Common over-the-counter laxatives
Stool softeners, such as docusate sodium (Colace®), increase the amount of water in your stool, making it softer and easier to pass. They also cause few side effects. Take stool softeners as often as instructed by your healthcare provider. Don’t take any stool softeners while taking mineral oil.
Osmotic laxatives, such as polyethylene glycol (MiraLAX®), use water in your body to soften your stool and ease it through your colon so you can have a bowel movement. Side effects aren’t common, but osmotic laxatives may cause nausea (feeling like you’re going to throw up), bloating, and gas.
Stimulant laxatives, such as senna (Senokot®), make you have a bowel movement by speeding up muscle movement in your colon. Stimulant laxatives may cause cramping. They’re best to take at bedtime.
Bulk-forming laxatives, such as psyllium (Metamucil®, Fiberall®, Perdiem®), make a more liquid-like stool that’s softer and easier to pass. Other types include polycarbophil (Fibercon®) and methylcellulose (Citrucel®). You should take these with 8 ounces of liquid, such as water. Bulk-forming laxatives may cause bloating and gas.

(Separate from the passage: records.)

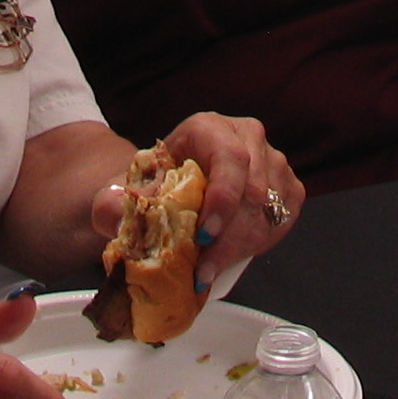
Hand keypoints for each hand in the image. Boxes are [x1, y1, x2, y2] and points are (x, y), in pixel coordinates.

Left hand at [92, 113, 303, 294]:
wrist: (167, 188)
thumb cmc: (150, 187)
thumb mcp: (123, 190)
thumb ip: (112, 202)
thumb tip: (116, 215)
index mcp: (208, 128)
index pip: (229, 158)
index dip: (223, 199)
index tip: (204, 236)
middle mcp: (247, 137)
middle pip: (253, 190)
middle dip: (229, 238)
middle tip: (203, 270)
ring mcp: (272, 161)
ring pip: (270, 209)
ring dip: (241, 247)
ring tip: (209, 270)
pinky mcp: (285, 186)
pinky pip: (282, 220)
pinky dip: (259, 244)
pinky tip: (231, 256)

Talk with your healthcare provider before using bulk-forming laxatives if you:
- Can’t get out of bed.
- Can only have a small amount of liquids every day.
- Have strictures (sections in your intestine that are narrower than others), or a partial blockage in your intestine.
- Are constipated because of pain medication.
Suppositories and enemas
- Don’t use suppositories (medication that’s inserted through your anus) unless your healthcare provider tells you to.
- Don’t use enemas unless your healthcare provider tells you to. An enema is when liquid is put into your rectum (bottom of your colon) through your anus to cause a bowel movement.
Follow the instructions on the label or given by your healthcare provider when taking any of these medications.
If these medications don’t help, talk with your healthcare provider. They may change the medication, suggest other medications, or recommend prescription medication.
When to Call Your Healthcare Provider
Call your healthcare provider if:
- You haven’t had a bowel movement for 3 days.
- You have diarrhea (loose or watery bowel movements) after taking any of the medications listed above. Don’t take any medication to manage your diarrhea without talking to your healthcare provider first.
- You have any questions or concerns.